DOCUMENT TEXT:
- Opening Delimiter -

*This is a summary of the findings from the article titled "Autophagy is a critical regulator of memory CD8+ T cell formation" Further information and details on this study are located in the link below*
When an infection occurs, our immune system triggers an “aggressive reaction”: A large number of immune cells ‘called CD8+ T cells’ are produced. These immune cells recognize and remove the cells infected with the invading pathogen. The number of CD8+ T cells produced depends on the extent of the infection. Once the infection has been brought under control, most CD8+ T cells die. However, a small number of these CD8+T cells survive. These so-called "memory cells" remember the former pathogen so that they can help the immune system to react faster and more effectively if the same pathogen enters the body again.
These memory cells are also crucial for the effectiveness of vaccines. During vaccination, dead or weakened pathogens are introduced into the body. Although this does not cause infection, it allows the immune system to form memory cells able to fend off the same pathogen in the future. However, vaccines only work for people who are able to produce and maintain memory cells, which becomes increasingly difficult as we age.

- Closing Delimiter -

TASKS TO COMPLETE:
a: According to the summary on memory CD8+ T cells, what happens to most CD8+ T cells once the infection has been brought under control?
b: In the summary on memory CD8+ T cells, rewrite the part that opens with the words "These memory cells" and closes with "difficult as we age.", putting "memory T cells" in place of "memory cells".

(Saved entries)

- Opening Delimiter -

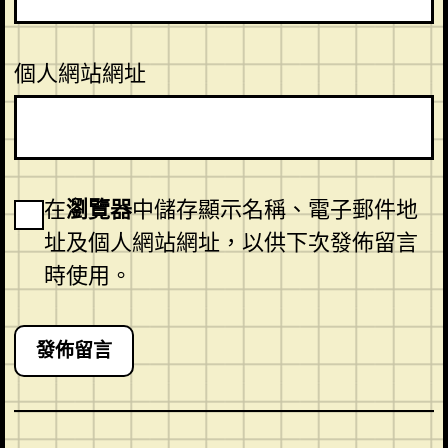
個人網站網址
在
瀏覽器
中儲存顯示名稱、電子郵件地
址及個人網站網址，以供下次發佈留言
時使用。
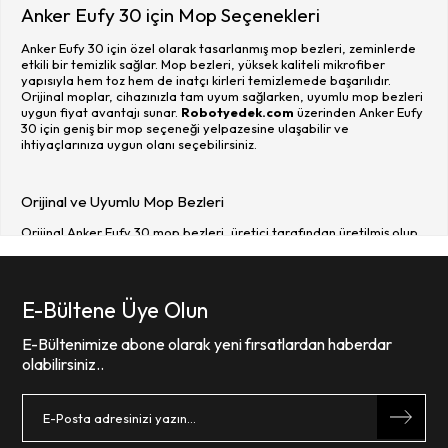
Anker Eufy 30 için Mop Seçenekleri
Anker Eufy 30 için özel olarak tasarlanmış mop bezleri, zeminlerde
etkili bir temizlik sağlar. Mop bezleri, yüksek kaliteli mikrofiber
yapısıyla hem toz hem de inatçı kirleri temizlemede başarılıdır.
Orijinal moplar, cihazınızla tam uyum sağlarken, uyumlu mop bezleri
uygun fiyat avantajı sunar.
Robotyedek.com
üzerinden Anker Eufy
30 için geniş bir mop seçeneği yelpazesine ulaşabilir ve
ihtiyaçlarınıza uygun olanı seçebilirsiniz.
Orijinal ve Uyumlu Mop Bezleri
Orijinal Anker Eufy 30 mop bezleri, üretici tarafından üretilmiş olup
cihazınızla %100 uyum sağlar. Dayanıklı ve uzun ömürlü malzemeden
yapılmış bu bezler, üstün temizlik performansı sunar. Uyumlu mop
bezleri ise fiyat avantajıyla ekonomik bir alternatif olarak öne çıkar
ve kalite standartlarına uygundur. Mop bezlerinizi seçerken model
E-Bültene Üye Olun
uyumluluğunu kontrol etmek, cihazın etkili çalışmasını sağlamak için
önemlidir.
Robotyedek.com
üzerinden hem orijinal hem de uyumlu
E-Bültenimize abone olarak yeni fırsatlardan haberdar
mop bezlerini uygun fiyatlarla satın alabilirsiniz.
olabilirsiniz..
Mop Değişimi ve Temizlik İpuçları
Anker Eufy 30 mop bezlerinin düzenli olarak temizlenmesi ve
gerektiğinde değiştirilmesi, cihazın performansını korumak için kritik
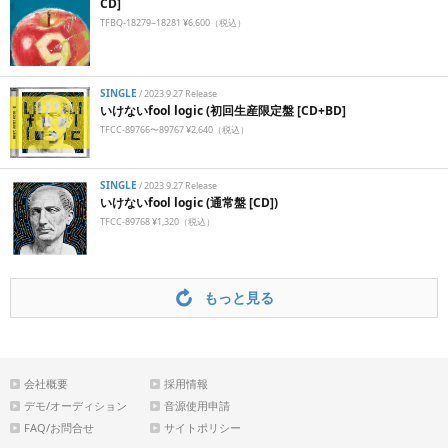
CD]
TFBQ-18279~18281 ¥6,600（税込）
SINGLE
/
2023.9.27 Release
いけないfool logic (初回生産限定盤 [CD+BD]
TFCC-89766〜89767 ¥2,640（税込）
SINGLE
/
2023.9.27 Release
いけないfool logic (通常盤 [CD])
TFCC-89768 ¥1,320（税込）
もっと見る
会社概要
採用情報
デモ/オーディション
音源使用申請
FAQ/お問合せ
サイトポリシー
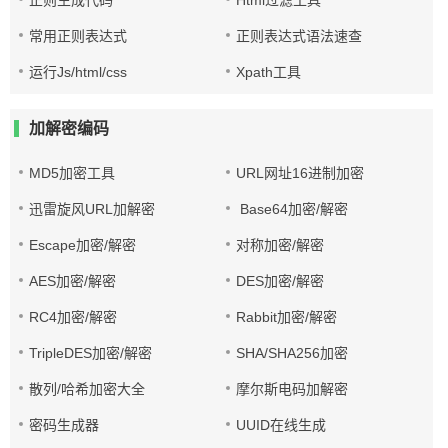
正则生成代码
Html过滤工具
常用正则表达式
正则表达式语法速查
运行Js/html/css
Xpath工具
加解密编码
MD5加密工具
URL网址16进制加密
迅雷旋风URL加解密
Base64加密/解密
Escape加密/解密
对称加密/解密
AES加密/解密
DES加密/解密
RC4加密/解密
Rabbit加密/解密
TripleDES加密/解密
SHA/SHA256加密
散列/哈希加密大全
摩尔斯电码加解密
密码生成器
UUID在线生成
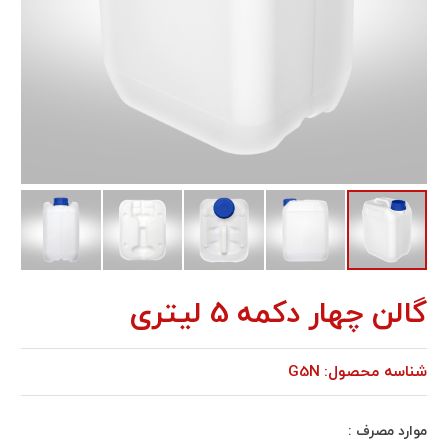
گالن چهار دكمه 5 ليتری
شناسه محصول:
G5N
موارد مصرف :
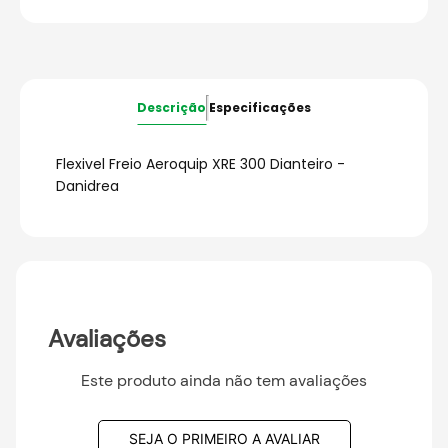
Descrição
Especificações
Flexivel Freio Aeroquip XRE 300 Dianteiro -
Danidrea
Avaliações
Este produto ainda não tem avaliações
SEJA O PRIMEIRO A AVALIAR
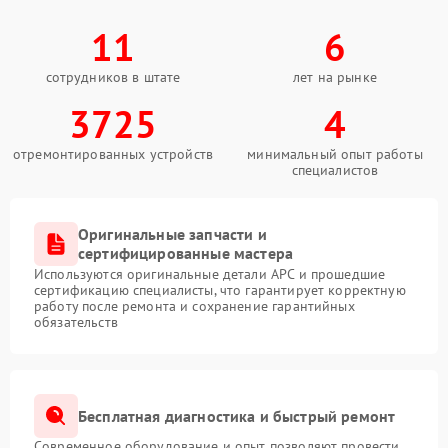
11
6
сотрудников в штате
лет на рынке
3725
4
отремонтированных устройств
минимальный опыт работы
специалистов
Оригинальные запчасти и
сертифицированные мастера
Используются оригинальные детали APC и прошедшие
сертификацию специалисты, что гарантирует корректную
работу после ремонта и сохранение гарантийных
обязательств
Бесплатная диагностика и быстрый ремонт
Современное оборудование и опыт позволяют провести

- Closing Delimiter -

SOLUTION SET:
a: Most of them die.

b:
These memory T cells are also crucial for the effectiveness of vaccines. During vaccination, dead or weakened pathogens are introduced into the body. Although this does not cause infection, it allows the immune system to form memory T cells able to fend off the same pathogen in the future. However, vaccines only work for people who are able to produce and maintain memory T cells, which becomes increasingly difficult as we age.